* Task goal
Everything from the first line of the entries below through the line holding "40 37 42.98" must be printed exactly as written.

===== Entries shown

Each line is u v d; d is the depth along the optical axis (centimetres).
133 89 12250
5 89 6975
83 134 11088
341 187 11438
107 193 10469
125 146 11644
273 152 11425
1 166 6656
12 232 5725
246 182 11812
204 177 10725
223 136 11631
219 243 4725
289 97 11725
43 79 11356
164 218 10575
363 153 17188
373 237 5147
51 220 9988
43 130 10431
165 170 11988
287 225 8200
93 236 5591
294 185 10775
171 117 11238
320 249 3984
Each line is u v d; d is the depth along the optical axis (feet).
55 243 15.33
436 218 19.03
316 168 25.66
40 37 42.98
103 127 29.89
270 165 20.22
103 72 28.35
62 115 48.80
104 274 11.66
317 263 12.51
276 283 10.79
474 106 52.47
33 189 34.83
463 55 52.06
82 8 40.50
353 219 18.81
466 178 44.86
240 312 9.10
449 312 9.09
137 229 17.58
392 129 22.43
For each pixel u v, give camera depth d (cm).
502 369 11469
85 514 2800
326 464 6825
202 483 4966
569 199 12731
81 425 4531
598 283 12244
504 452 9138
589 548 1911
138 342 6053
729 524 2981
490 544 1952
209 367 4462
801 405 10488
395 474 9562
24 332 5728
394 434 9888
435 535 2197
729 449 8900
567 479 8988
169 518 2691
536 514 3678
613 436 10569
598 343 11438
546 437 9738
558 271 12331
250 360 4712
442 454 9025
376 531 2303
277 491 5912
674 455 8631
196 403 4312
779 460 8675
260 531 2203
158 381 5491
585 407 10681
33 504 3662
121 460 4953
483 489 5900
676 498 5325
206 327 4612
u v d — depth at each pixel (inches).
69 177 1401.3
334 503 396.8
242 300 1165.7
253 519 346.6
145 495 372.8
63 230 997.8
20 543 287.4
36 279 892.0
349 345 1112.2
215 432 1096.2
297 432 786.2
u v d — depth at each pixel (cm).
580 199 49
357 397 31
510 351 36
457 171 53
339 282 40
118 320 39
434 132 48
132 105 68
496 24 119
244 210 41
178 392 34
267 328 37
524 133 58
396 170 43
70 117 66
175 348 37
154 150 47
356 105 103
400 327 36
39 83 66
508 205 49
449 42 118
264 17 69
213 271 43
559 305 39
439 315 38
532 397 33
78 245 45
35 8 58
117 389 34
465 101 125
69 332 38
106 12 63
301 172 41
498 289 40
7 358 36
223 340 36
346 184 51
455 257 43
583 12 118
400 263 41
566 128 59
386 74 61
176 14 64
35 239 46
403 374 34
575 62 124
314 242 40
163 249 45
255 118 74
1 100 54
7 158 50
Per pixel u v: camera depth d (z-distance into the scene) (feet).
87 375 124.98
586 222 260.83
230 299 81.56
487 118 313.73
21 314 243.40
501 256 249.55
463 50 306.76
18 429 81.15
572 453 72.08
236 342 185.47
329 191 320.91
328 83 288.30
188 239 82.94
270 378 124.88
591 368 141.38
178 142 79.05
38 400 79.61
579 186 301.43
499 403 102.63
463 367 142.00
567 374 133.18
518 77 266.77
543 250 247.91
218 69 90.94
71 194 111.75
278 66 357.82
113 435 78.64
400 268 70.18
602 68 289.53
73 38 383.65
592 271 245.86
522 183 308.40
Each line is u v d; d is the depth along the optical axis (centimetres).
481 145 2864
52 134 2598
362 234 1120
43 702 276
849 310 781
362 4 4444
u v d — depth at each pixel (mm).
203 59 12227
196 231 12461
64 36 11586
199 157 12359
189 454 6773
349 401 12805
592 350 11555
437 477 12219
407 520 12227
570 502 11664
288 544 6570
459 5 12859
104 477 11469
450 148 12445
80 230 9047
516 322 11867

==========

* Reply
Each line is u v d; d is the depth along the optical axis (centimetres).
133 89 12250
5 89 6975
83 134 11088
341 187 11438
107 193 10469
125 146 11644
273 152 11425
1 166 6656
12 232 5725
246 182 11812
204 177 10725
223 136 11631
219 243 4725
289 97 11725
43 79 11356
164 218 10575
363 153 17188
373 237 5147
51 220 9988
43 130 10431
165 170 11988
287 225 8200
93 236 5591
294 185 10775
171 117 11238
320 249 3984
Each line is u v d; d is the depth along the optical axis (feet).
55 243 15.33
436 218 19.03
316 168 25.66
40 37 42.98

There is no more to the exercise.